■ PROVIDED INFORMATION ■
+ + + + + + +
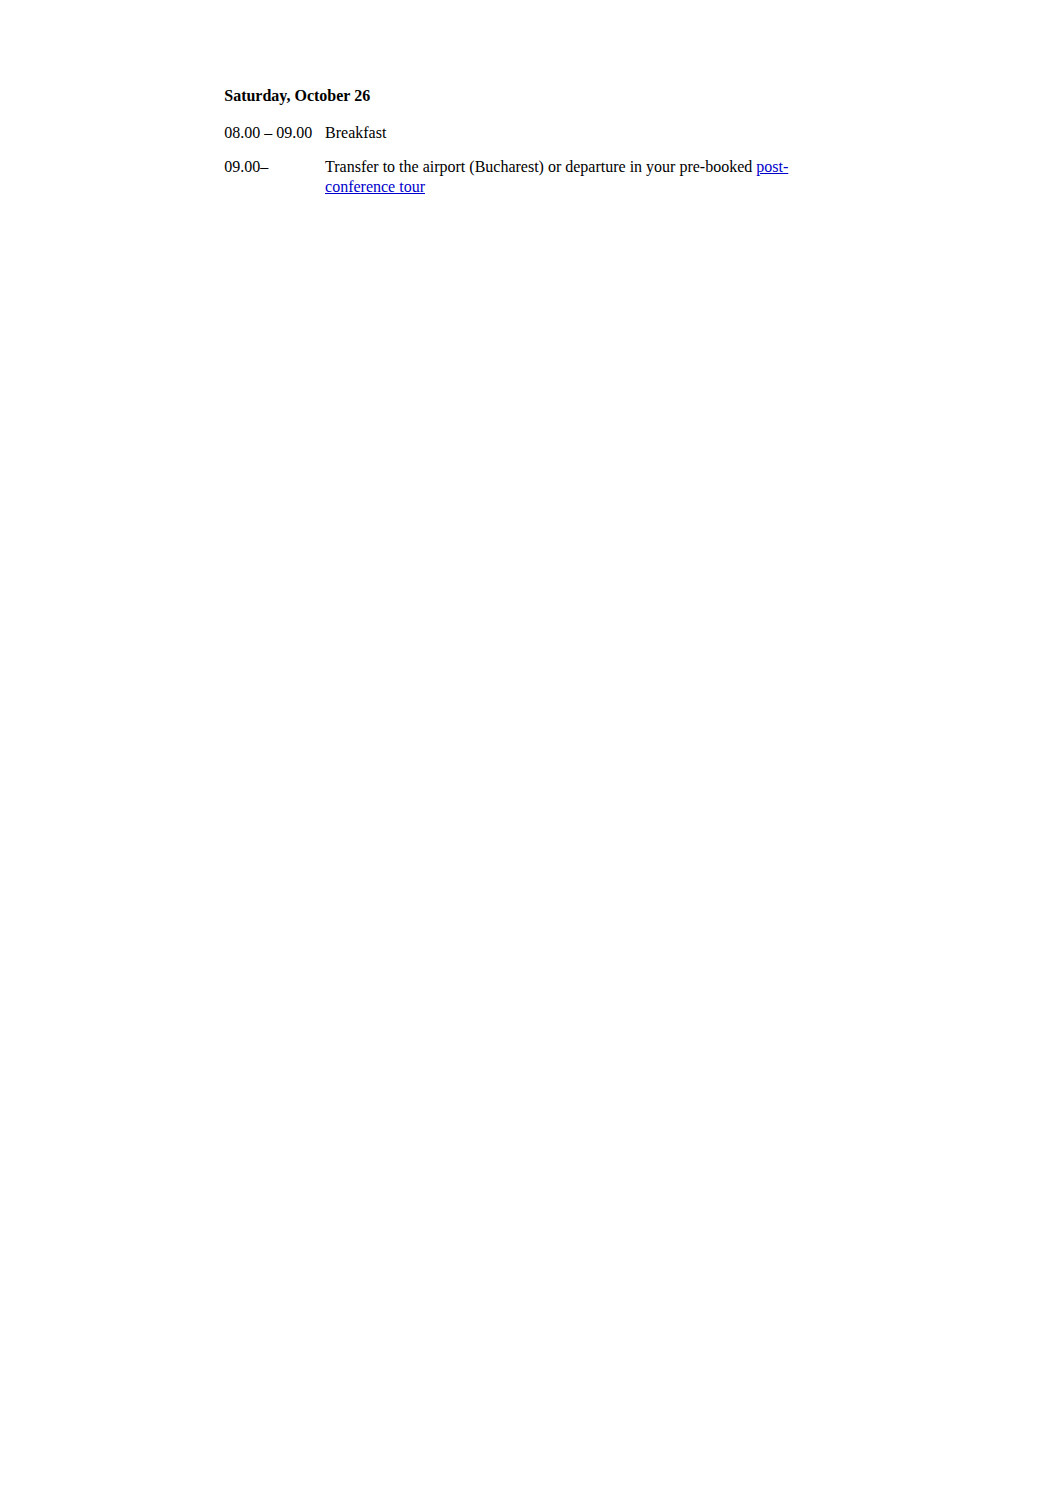Saturday, October 26
| 08.00 – 09.00 | Breakfast |
| 09.00– | Transfer to the airport (Bucharest) or departure in your pre-booked post-conference tour |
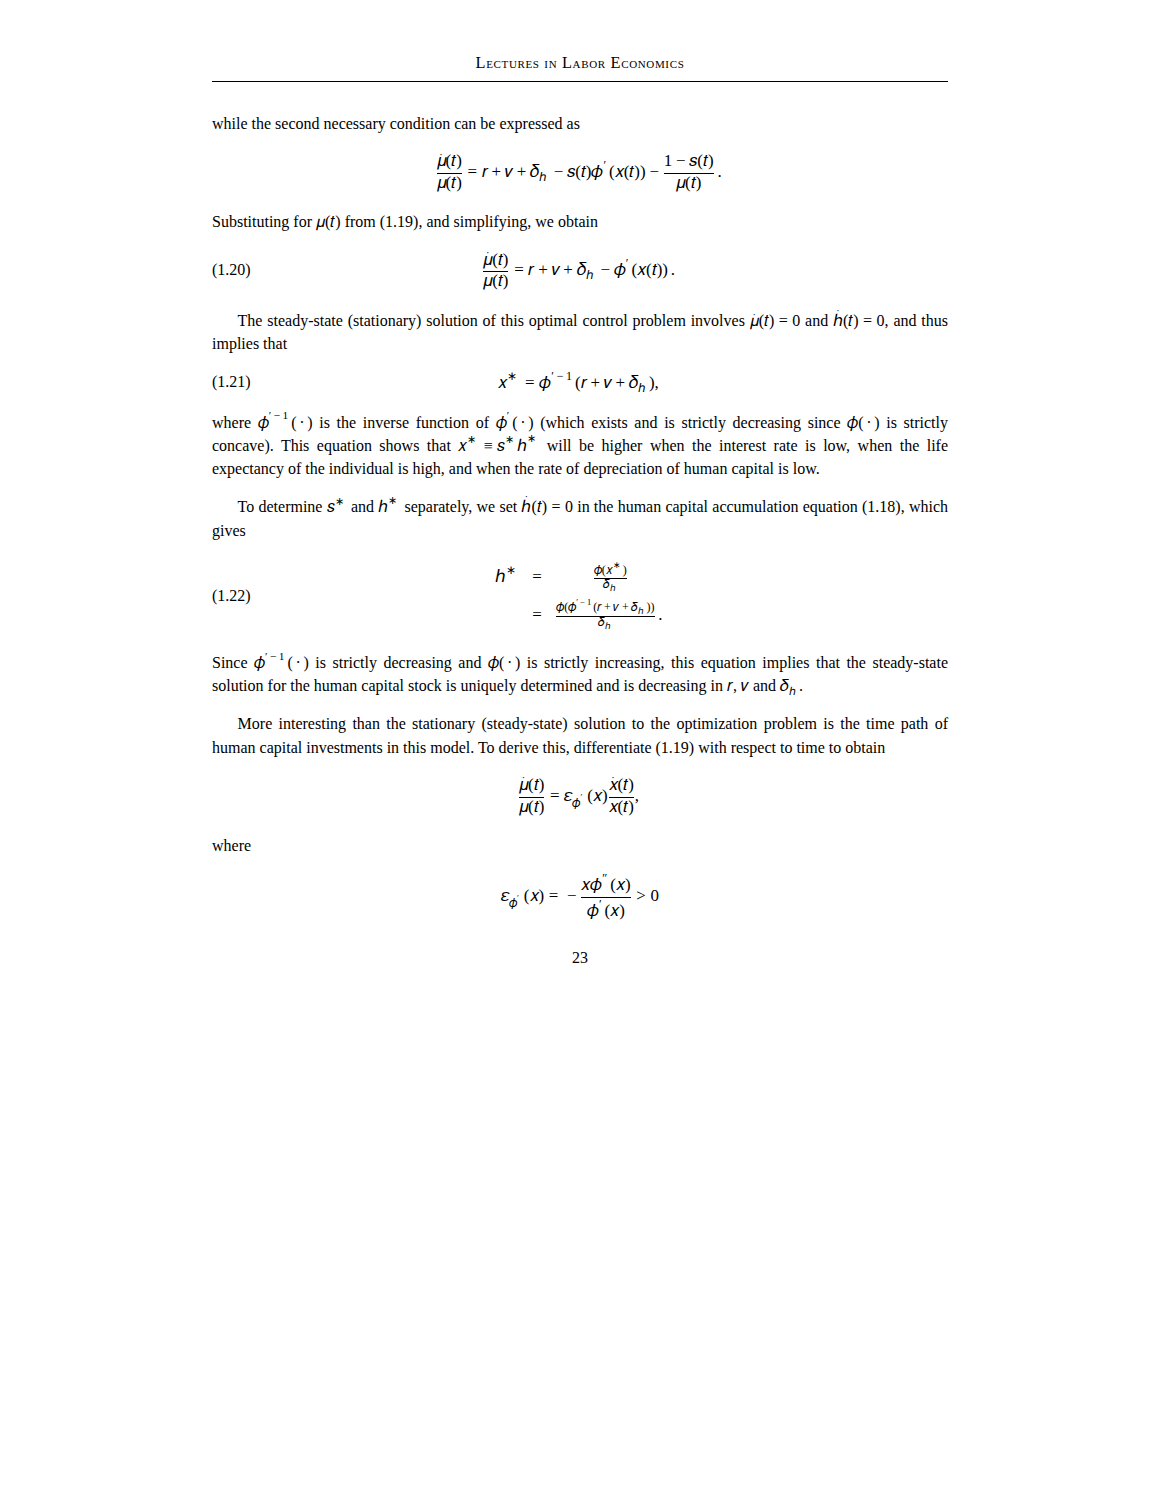Lectures in Labor Economics
while the second necessary condition can be expressed as
μ˙(t) μ(t) = r+ν+δh − s(t) ϕ′ (x(t)) − 1−s(t) μ(t) .
Substituting for μ(t) from (1.19), and simplifying, we obtain
(1.20) μ˙(t) μ(t) = r+ν+δh − ϕ′ (x(t)) .
The steady-state (stationary) solution of this optimal control problem involves μ˙(t)=0 and h˙(t)=0, and thus implies that
(1.21) x∗ = ϕ′−1 (r+ν+δh) ,
where ϕ′−1(·) is the inverse function of ϕ′(·) (which exists and is strictly decreasing since ϕ(·) is strictly concave). This equation shows that x∗≡s∗h∗ will be higher when the interest rate is low, when the life expectancy of the individual is high, and when the rate of depreciation of human capital is low.
To determine s∗ and h∗ separately, we set h˙(t)=0 in the human capital accumulation equation (1.18), which gives
(1.22) h∗ = ϕ(x∗) δh = ϕ ( ϕ′−1 (r+ν+δh) ) δh .
Since ϕ′−1(·) is strictly decreasing and ϕ(·) is strictly increasing, this equation implies that the steady-state solution for the human capital stock is uniquely determined and is decreasing in r, ν and δh.
More interesting than the stationary (steady-state) solution to the optimization problem is the time path of human capital investments in this model. To derive this, differentiate (1.19) with respect to time to obtain
μ˙(t) μ(t) = εϕ′ (x) x˙(t) x(t) ,
where
εϕ′ (x) = − xϕ″(x) ϕ′(x) >0
23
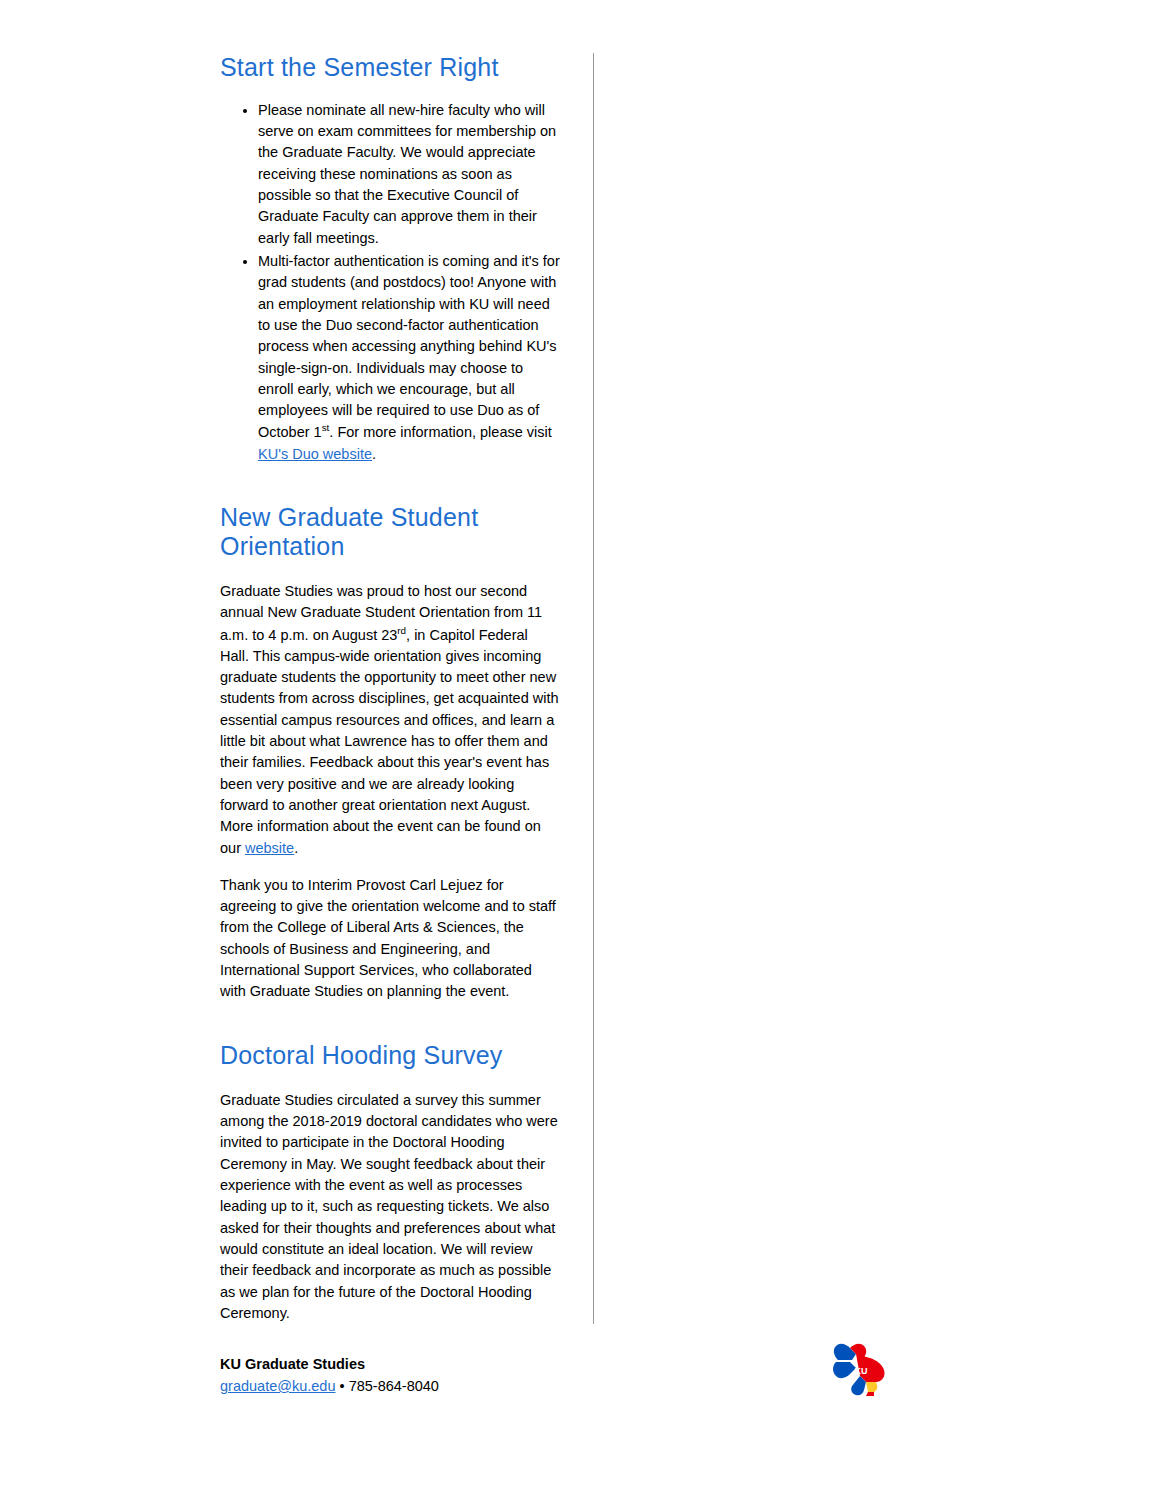Start the Semester Right
Please nominate all new-hire faculty who will serve on exam committees for membership on the Graduate Faculty. We would appreciate receiving these nominations as soon as possible so that the Executive Council of Graduate Faculty can approve them in their early fall meetings.
Multi-factor authentication is coming and it's for grad students (and postdocs) too! Anyone with an employment relationship with KU will need to use the Duo second-factor authentication process when accessing anything behind KU's single-sign-on. Individuals may choose to enroll early, which we encourage, but all employees will be required to use Duo as of October 1st. For more information, please visit KU's Duo website.
New Graduate Student Orientation
Graduate Studies was proud to host our second annual New Graduate Student Orientation from 11 a.m. to 4 p.m. on August 23rd, in Capitol Federal Hall. This campus-wide orientation gives incoming graduate students the opportunity to meet other new students from across disciplines, get acquainted with essential campus resources and offices, and learn a little bit about what Lawrence has to offer them and their families. Feedback about this year's event has been very positive and we are already looking forward to another great orientation next August. More information about the event can be found on our website.
Thank you to Interim Provost Carl Lejuez for agreeing to give the orientation welcome and to staff from the College of Liberal Arts & Sciences, the schools of Business and Engineering, and International Support Services, who collaborated with Graduate Studies on planning the event.
Doctoral Hooding Survey
Graduate Studies circulated a survey this summer among the 2018-2019 doctoral candidates who were invited to participate in the Doctoral Hooding Ceremony in May. We sought feedback about their experience with the event as well as processes leading up to it, such as requesting tickets. We also asked for their thoughts and preferences about what would constitute an ideal location. We will review their feedback and incorporate as much as possible as we plan for the future of the Doctoral Hooding Ceremony.
KU Graduate Studies
graduate@ku.edu • 785-864-8040
KU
+ + + + + + +
■ GOAL OF THE EXERCISE ■
Please return all lines in the material above that include the word "equation".

■ TASK ANSWER ■
where ϕ′−1(·) is the inverse function of ϕ′(·) (which exists and is strictly decreasing since ϕ(·) is strictly concave). This equation shows that x∗≡s∗h∗ will be higher when the interest rate is low, when the life expectancy of the individual is high, and when the rate of depreciation of human capital is low.
To determine s∗ and h∗ separately, we set h˙(t)=0 in the human capital accumulation equation (1.18), which gives
Since ϕ′−1(·) is strictly decreasing and ϕ(·) is strictly increasing, this equation implies that the steady-state solution for the human capital stock is uniquely determined and is decreasing in r, ν and δh.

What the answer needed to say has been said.